South Africa’s National Lotteries Commission and National Consumer Commission have signed a memorandum of understanding to improve consumer protection, enforcement and information sharing across lotteries, sports pools and promotional competitions.

South Africa’s National Lotteries Commission and National Consumer Commission have signed a memorandum of understanding aimed at strengthening cooperation in areas where their mandates overlap. The agreement was announced on May 13 and creates a formal framework for coordination, consistent interpretation of legislation, information sharing and joint work on matters involving lotteries, sports pools, gambling and consumer protection.

The deal is particularly important for promotional competitions, a category that often sits between marketing, consumer protection and lottery regulation. The NLC notes that promotional competitions are a form of lottery, but since April 2011 they have been governed by the Consumer Protection Act rather than the Lotteries Act. At the same time, the NLC remains responsible for monitoring compliance by competition promoters.

Under the MoU, the two bodies will cooperate on compliance, investigations and enforcement initiatives targeting lotteries, sports pools and promotional competitions that contravene either the Lotteries Act or the Consumer Protection Act. They will also share best practices, conduct joint seminars, workshops, training and research, and refer matters that fall under the other regulator’s mandate.

The agreement also provides for a framework to classify complaints. This is intended to guide referrals between the NLC and NCC and ensure that matters of mutual concern are handled consistently. For consumers, this could reduce confusion over which authority should deal with complaints linked to prize draws, retail promotions, lottery-style campaigns or misleading promotional offers.

The Consumer Protection Act sets out several key rules for promotional competitions. Promoters must not mislead participants by claiming they have won when no competition was conducted or when no prize was actually won. They must not require extra payment after a prize is awarded, and they must make competition rules available while retaining records after the competition ends.

The NLC’s broader mandate includes regulating the National Lottery, sports pools, society lotteries, private lotteries and lotteries incidental to exempt entertainment. It is also responsible for ensuring that the interests of lottery participants are protected and that lotteries are conducted with due propriety.

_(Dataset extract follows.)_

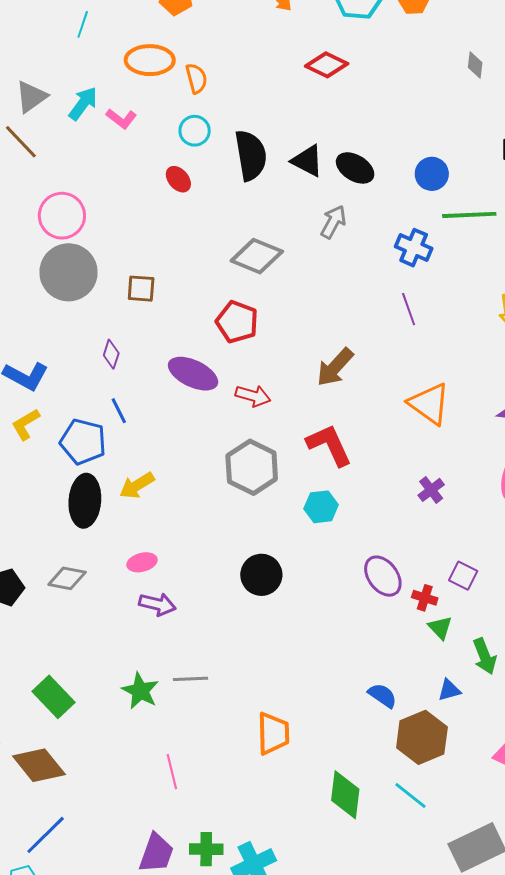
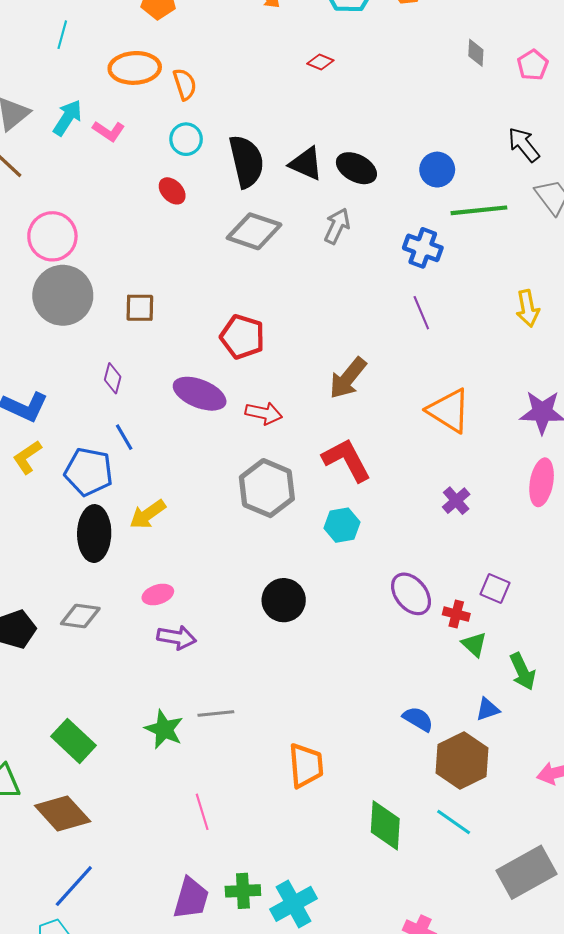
red diamond: (327, 65) -> (320, 62), size x0.6
gray diamond: (257, 256) -> (254, 231), moved

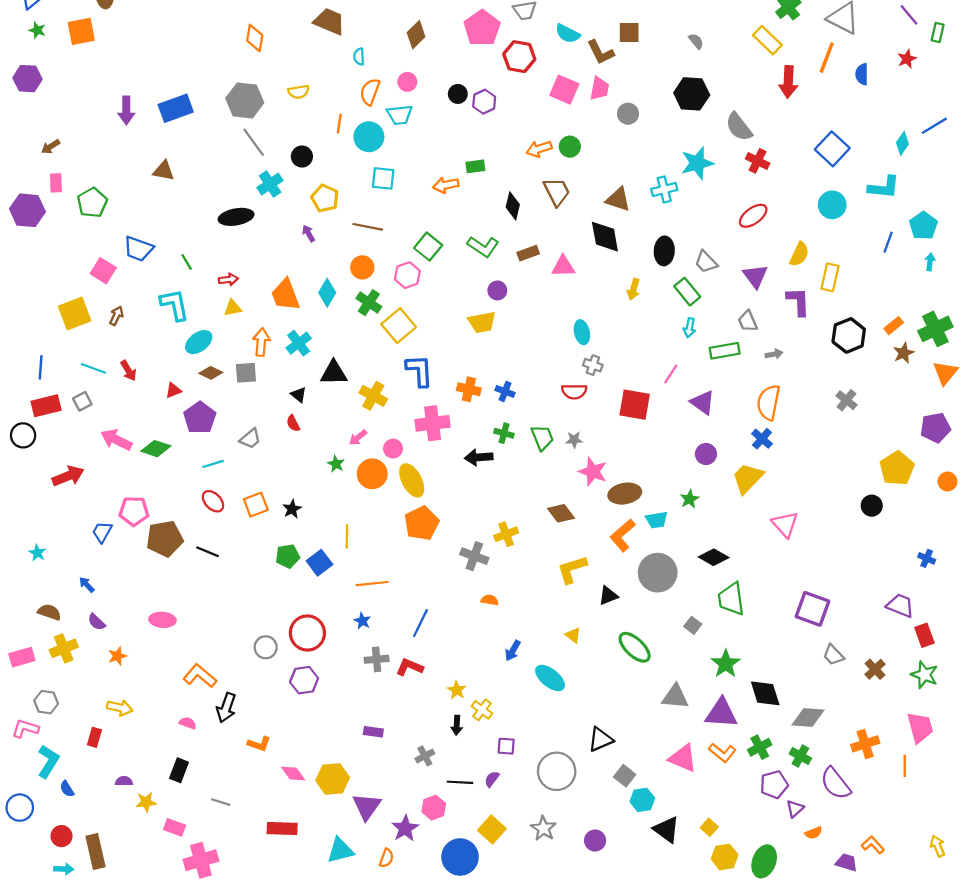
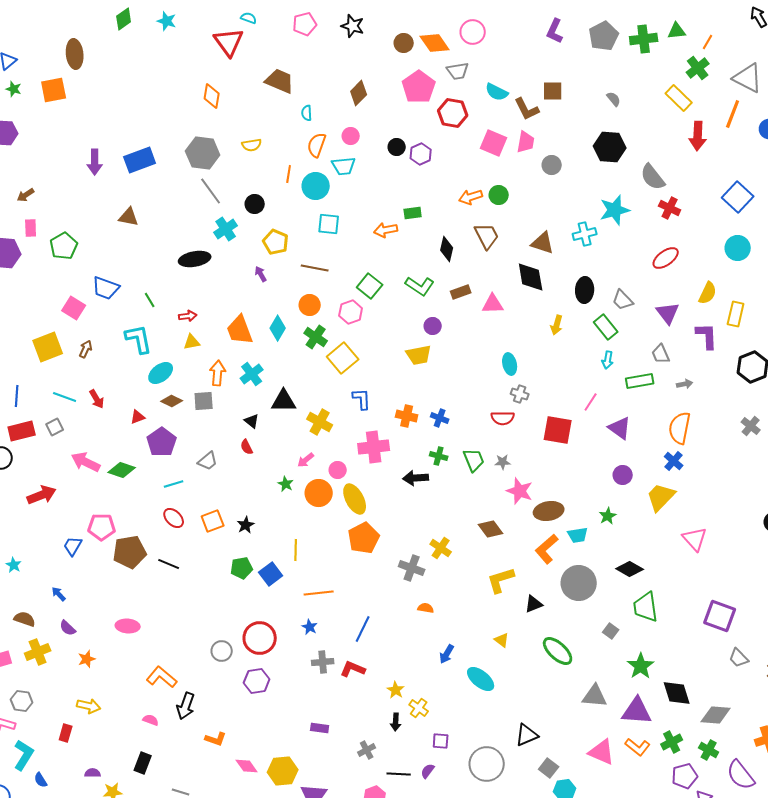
blue L-shape: (419, 371) -> (362, 399), size x0.7
yellow cross: (506, 534) -> (441, 548), turned -35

For businesses, the MoU signals that prize-based marketing campaigns will face closer regulatory attention. Retailers, brands and agencies using competitions to promote goods or services will need to ensure that campaign rules, prize conditions, consumer communications and complaint handling are compliant from the start. For South Africa’s gambling and promotional-marketing environment, the agreement should create clearer enforcement pathways and stronger protection for consumers participating in lottery-style promotions.